September 28, 2012: mobile killing CNN, print media; winners: Drudge Report and Yahoo; CNN viewership drops from 24 percent to 16 percent;

September 18, 2012: newspaper ad revenue falls to 1950 level -- adjusted for inflation;

September 7, 2012: adjusted for inflation, print newspaper advertising will be lower this year than in 1950;

August 25, 2012: The NY Times will evolve into a social blog; comments will increase suggesting a rising reader base, but in fact, it will be an East Coast urban clique.  [Note the July 25, 2012 comment: mainstream media that are politically-centered turn into blogs.]
...the paper says it plans "to shift the job’s focus toward more engagement with the reader online and through social media."
July 26, 2012: NY Times reports another loss

July 25, 2012: To stem its losses, Newsweek likely to go "all-digital." I don't know about you, but that's one step closer to obscurity. Mainstream media that are politically-centered turn into blogs.  The next step: Newsweek will "merge" with Huffington Post or something similar.

June 13, 2012: CNN fail. Cancels John King political show.  Comments more enlightening than the story.

June 12, 2012: New Orleans Times-Picayune to cut staff by a third. To cut 202 jobs.

June 7, 2012: Digital ad growth stalls. One more nail in the coffin.

May 24, 2012: New Orleans Times-Picayune daily to go to three times/week; 175-year-old history.

January 4, 2012: New York Times raises its price; daily up to $2.50 (I believe this is correct) and the Sunday edition is $5.00 in New York City well and $6.00 outside the NYC area. $6.00. Wow. One can buy great used books for that amount.

December 16, 2011: New York Times CEO to resign; hasty two-weeks notice; no explanation; share price down 75% since CEO named in 2004, said to be due to advertising decline; that and the liberal bias that doesn't play west of the Hudson, doesn't play in upstate NY, and barely plays in NYC. For honest reporting and just as good writing --> Wall Street Journal; will cost the Times $15 million.

July 21, 2011: New York Times posts a quarterly loss; goes digital.

June 21, 2011: Gannett cuts 2 percent of its workforce (700 personnel).
Newspaper publisher Gannett Co. is laying off 700 workers, or 2 percent of its work force, in the latest cutback triggered by a relentless advertising slump.

The layoffs Tuesday affected most of Gannett's 82 daily newspapers in the U.S., including The Indianapolis Star and The Courier-Journal of Louisville, Ky., but not USA Today, Gannett's largest. Gannett would not say how many of the cuts were in the newsroom.

The cuts marked the company's largest round of layoffs in two years and the latest in a string of austerity measures imposed since print advertising, its main source of revenue, began to fall in 2006.
March 14, 2011: Mainstream media continues to lose audience.
For the first time ever, more people consumed their news on the Web than with newspapers.

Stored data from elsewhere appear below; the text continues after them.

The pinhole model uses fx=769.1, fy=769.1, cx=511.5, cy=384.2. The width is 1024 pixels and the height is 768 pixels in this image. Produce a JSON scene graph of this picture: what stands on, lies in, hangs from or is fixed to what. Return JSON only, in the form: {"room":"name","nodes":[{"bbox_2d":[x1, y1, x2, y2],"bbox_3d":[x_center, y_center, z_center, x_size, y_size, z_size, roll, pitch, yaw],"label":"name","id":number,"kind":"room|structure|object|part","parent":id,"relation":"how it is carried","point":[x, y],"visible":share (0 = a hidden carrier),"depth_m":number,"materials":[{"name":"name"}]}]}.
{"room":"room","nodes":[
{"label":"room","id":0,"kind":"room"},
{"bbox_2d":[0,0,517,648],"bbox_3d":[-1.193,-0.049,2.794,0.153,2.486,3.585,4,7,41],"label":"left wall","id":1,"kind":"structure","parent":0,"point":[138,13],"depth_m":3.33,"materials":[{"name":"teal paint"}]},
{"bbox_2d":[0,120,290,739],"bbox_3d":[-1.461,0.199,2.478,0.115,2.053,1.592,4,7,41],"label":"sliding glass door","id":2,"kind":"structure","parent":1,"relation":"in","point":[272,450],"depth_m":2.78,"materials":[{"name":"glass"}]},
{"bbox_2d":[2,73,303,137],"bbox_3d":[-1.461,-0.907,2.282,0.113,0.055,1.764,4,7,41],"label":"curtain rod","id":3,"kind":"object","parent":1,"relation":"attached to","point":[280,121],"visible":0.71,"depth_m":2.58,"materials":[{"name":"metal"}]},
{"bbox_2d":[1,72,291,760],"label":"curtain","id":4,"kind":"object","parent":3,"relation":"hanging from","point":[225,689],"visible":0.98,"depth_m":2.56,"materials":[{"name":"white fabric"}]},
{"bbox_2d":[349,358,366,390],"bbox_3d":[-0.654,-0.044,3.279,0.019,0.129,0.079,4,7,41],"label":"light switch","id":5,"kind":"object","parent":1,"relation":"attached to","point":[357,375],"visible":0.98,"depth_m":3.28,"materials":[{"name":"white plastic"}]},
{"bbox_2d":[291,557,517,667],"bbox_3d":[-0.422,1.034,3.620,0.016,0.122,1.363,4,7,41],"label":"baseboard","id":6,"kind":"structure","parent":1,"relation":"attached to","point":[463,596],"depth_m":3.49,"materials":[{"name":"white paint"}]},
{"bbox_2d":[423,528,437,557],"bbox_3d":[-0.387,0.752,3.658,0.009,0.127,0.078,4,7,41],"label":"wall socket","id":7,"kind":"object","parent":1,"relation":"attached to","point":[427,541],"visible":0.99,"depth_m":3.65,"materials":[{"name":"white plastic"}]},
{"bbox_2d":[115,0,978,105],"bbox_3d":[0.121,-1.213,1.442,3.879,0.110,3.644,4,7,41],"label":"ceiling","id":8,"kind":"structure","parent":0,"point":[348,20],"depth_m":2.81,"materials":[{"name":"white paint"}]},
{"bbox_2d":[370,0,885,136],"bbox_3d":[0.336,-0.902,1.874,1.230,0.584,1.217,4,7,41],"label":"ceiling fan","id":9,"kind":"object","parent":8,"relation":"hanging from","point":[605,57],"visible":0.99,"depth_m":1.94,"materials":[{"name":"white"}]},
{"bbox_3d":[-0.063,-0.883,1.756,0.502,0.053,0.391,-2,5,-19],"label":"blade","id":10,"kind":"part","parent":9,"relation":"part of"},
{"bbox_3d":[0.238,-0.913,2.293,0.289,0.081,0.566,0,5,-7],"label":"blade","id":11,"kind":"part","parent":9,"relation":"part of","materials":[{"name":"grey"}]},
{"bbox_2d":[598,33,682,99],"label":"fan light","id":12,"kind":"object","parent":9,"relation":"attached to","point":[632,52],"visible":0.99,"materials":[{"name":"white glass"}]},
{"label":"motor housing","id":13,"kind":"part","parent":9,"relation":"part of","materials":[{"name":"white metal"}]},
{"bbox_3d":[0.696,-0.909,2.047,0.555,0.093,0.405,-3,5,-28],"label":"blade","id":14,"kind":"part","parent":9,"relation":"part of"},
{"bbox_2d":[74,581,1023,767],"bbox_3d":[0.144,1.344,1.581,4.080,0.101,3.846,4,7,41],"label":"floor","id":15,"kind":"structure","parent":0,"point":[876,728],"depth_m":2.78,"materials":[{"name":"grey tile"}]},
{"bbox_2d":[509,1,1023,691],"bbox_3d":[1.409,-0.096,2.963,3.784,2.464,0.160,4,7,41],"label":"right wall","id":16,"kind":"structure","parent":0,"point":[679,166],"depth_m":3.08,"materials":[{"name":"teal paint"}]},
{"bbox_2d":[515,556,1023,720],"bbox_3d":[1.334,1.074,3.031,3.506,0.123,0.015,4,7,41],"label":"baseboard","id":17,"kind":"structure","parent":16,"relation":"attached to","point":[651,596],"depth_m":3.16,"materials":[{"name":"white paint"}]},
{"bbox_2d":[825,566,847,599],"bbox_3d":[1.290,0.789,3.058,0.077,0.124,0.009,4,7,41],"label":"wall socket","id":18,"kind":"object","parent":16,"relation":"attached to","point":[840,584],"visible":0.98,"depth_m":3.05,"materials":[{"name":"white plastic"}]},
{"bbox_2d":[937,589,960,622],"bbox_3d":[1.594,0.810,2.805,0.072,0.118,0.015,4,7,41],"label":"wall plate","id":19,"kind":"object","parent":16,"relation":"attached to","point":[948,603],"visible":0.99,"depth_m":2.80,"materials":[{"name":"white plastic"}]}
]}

That’s great if you’re building an app, but not so great if you’re one of the legacy media companies struggling for relevance. In terms of audience, television networks slipped 3.4 percent, newspapers were down 5 percent, radio fell 6 percent and magazines were down almost 9 percent.
February 3, 2011: New York Times reports earnings plummet 26 percent 4Q10

November 5, 2010: US News & World Report will discontinue its print edition for subscribers, and become primarily an on-line magazine.  It will continue to sell print editions at newsstands. Strange business model. Mailing costs must have done them in. As an on-line magazine, USNWR will become just another blog. Nothing more, nothing less.

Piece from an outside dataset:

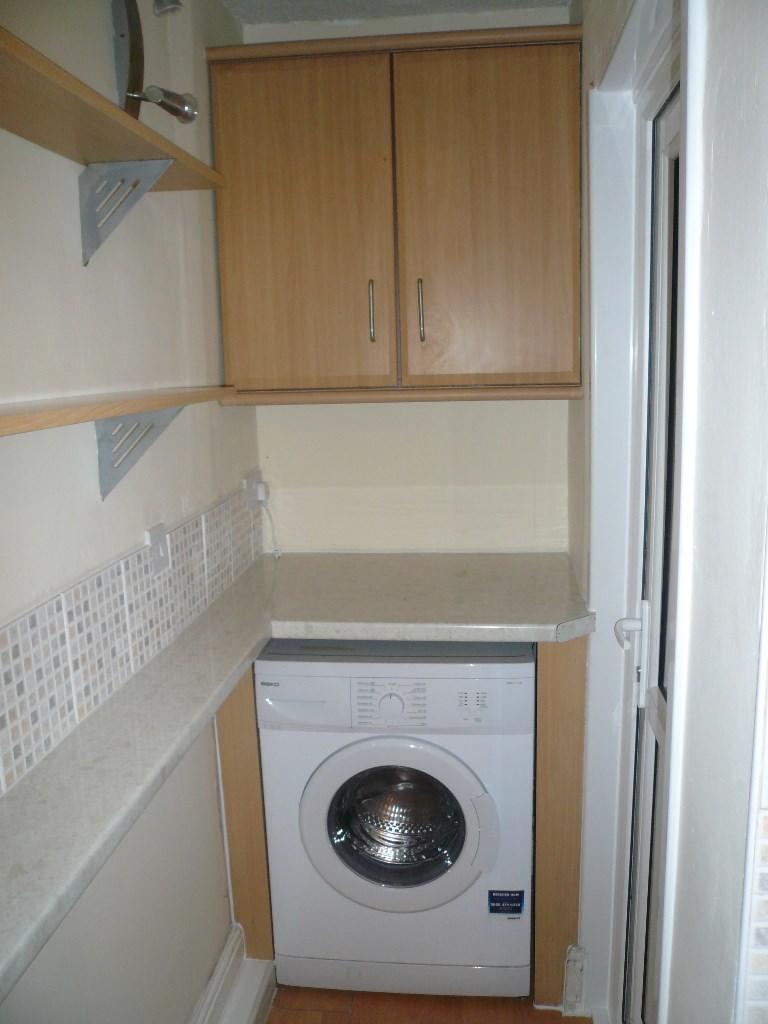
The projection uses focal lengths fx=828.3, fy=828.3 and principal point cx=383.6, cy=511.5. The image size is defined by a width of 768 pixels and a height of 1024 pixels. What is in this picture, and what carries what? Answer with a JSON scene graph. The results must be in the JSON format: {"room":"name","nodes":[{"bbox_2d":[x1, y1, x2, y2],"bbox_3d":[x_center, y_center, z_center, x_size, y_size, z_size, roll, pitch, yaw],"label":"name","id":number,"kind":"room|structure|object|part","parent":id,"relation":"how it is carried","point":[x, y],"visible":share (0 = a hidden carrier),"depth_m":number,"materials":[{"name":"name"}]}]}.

October 31, 2010: National Enquirer to declare bankruptcy.

October 26, 2010: Newspaper circulation down; but decline has slowed (from 8.7% decline rate previous reporting period to 5% this reporting period). At some point there is a point at which there will be no more decline rate simply because there is always a base for something. But the writing is on the wall. Sunday circulation, 4.5% vs 6.5% previous reporting period.

September 6, 2010: ABC News president resigns. Tea Party, 1.  Mainstream media, 0.

August 10, 2010: Print media continues to lose subscribers. Reader's Digest and National Geographic most recent to report big losses in subscribers. This speaks volumes. NatGeo is about as inexpensive as you can get without giving it away.

August 3, 2010: Newsweek sold for a dollar. Ad revenue in freefall. No sense of urgency; no plan; most likely a hobby for the new owner until it finally goes under completely or is bought by someone else for two dollars, doubling the new owner's investment.

July 30, 2010: Chicago Tribune, which also owns the LA Times, proposes huge severance cuts to work itself out of bankruptcy.

July 16, 2010: Gannett (USA Today, others) more than doubles income in 2nd quarter, 2010, but guidance hazy; share price plummets.

July 11, 2010: Network broadcasts had lowest number of viewers this past week in past two decades of Nielson polls.

June 29, 2010: Broadcast evening news loses one million viewers this past year.

May 19, 2010: The Nation looking for $1 million in donations. Certainly there are enough donors out there to save this magazine.

May 7, 2010: Newsweek up for sale.  Tens of millions of dollars in losses for past two years, and despite "heroic efforts," will show a loss for 2010. It was going to happen regardless, but their increasingly liberal slant over the past ten years did not help. One wonders if the New York Times is next.

US Newspaper Circulation Down 8.7%. San Francisco Chronicle's weekday circulation dropped nearly 23%; the Washington Post fell 13%; USA Today lost 14%. The New York Times, number 3, continues to fall farther and farther behind the Wall Street Journal; NY Times declined 8.5%, weekday, and 5.2%, Sunday. April 26, 2010.

Boston Globe close to bankruptcy. April 5, 2009.

ABC News and CBS News hit new all-time lows Canadian Olympics "saved" NBC. April 1, 2010.

NY Times will cut 100 newsroom personnel, 8% of newsroom workforce. March 16, 2010.

ABC News: Incredible. ABC News will close every one of its brick-and-mortar bureaus in the US except for DC, and halve the number of its domestic correspondents. This is absolutely amazing. March 1, 2010.

ABC News cutting 100's of jobs, first time triple-digit cuts. February 22, 2010.

NY Times ad revenue dropping and will drop more. February 10, 2010.

February 8, 2010Magazines' Newstands Sales Fall 9.1%: Newsweek down 41.3% (wow!). Time down 34.9% (wow!). TV Guide -- the whole company -- sold for a dollar in 2008. Reader's Digest is in bankruptcy.
Time featured Obama on its cover 14 times in 2008. Newsweek was close behind, featuring the president-to-be on 12 of its issues in 2008. Time had 52 issues in 2008, so Obama has been featured on more than one-in-four of its covers, or about 27% of the time.
Obama's face or name somehow made it onto the cover of Time just about half of the time in 2008 (25 out of 52 issues -- 48%).